今、この文章を書くために、昔のノイバイ空港の資料などを本棚で探す。『地球の歩き方 101フロンティア ベトナム』(1989)を取り出して眺めた。これが、「地球の歩き方」のベトナムガイドの最初の本だ。ハノイの地図を見ると路面電車の線路があって、電車の写真もある。「最近では市電は古くなり、トロリーバスがふえつつある」という写真解説がついている。この本が発売されたころ、市電は廃線となった。今は、トロリーバスさえない。路面電車が走る時代の風景を見ておきたかったとは思うが、あの時代、まだ団体旅行しか許されなかったから、私はベトナムに行こうとは思わなかったのだ。高くて窮屈な団体旅行だと、役人とケンカしそうだ。そんな旅行は、ごめんだ。
「昔の旅遊び」のついでに、『メコンの国旅行情報ノート』(旅行人、1995)を取り出して、昔のハノイを偲ぶ。ハノイ地図に、もはや市電の線路はない。ノイバイ空港からハノイ市内まで、タクシーは15ドルだというから、今と変わらない。ドミトリーの安宿はなく、ホテルは安くても10〜15ドルというから、今と変わらない。ホテルの質は格段に向上しているから、質を考えればむしろ安くなっていると言える。
現在のハノイを知っている人に、ちょっと前のハノイの写真をネットで見つけたのだが、撮影者などの資料は一切なし。
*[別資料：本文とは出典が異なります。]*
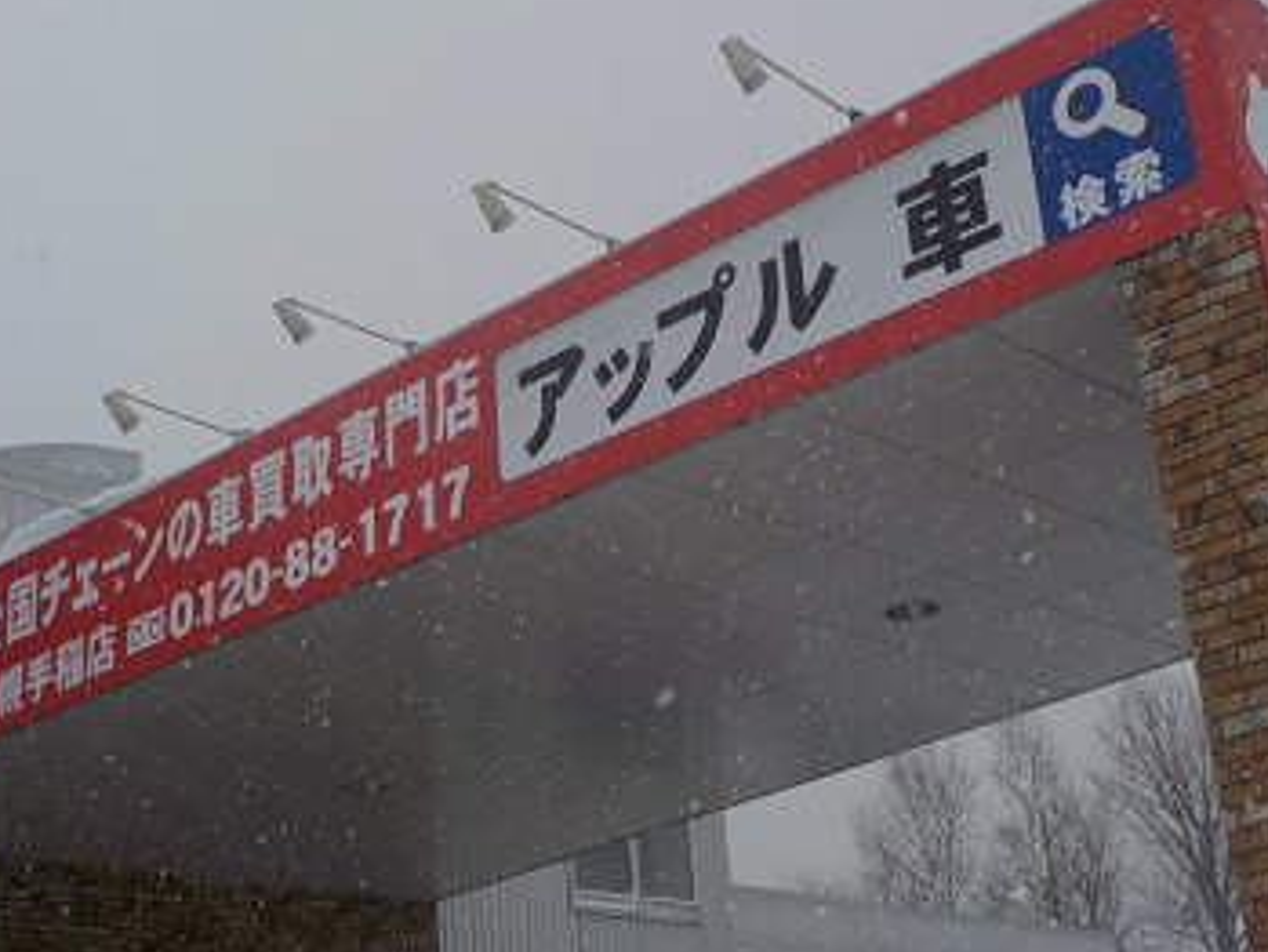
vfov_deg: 26.6
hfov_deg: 34.9
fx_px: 2015
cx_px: 650
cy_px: 436
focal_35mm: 55
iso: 125
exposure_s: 1/2000
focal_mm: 4.1
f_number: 3.3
http://www.aa.tufs.ac.jp/~hkuri/camp/hanoi.htm
ベトナムの話だけで書いてきて10万字をはるかに超えた。それでも、まだ書きたいことはある。しかし、もういいことにしよう。これで終わりにする。いよいよベトナムを出国するが、旅の話はまだしばらく続く。はたして、読者は付いて来るだろうか?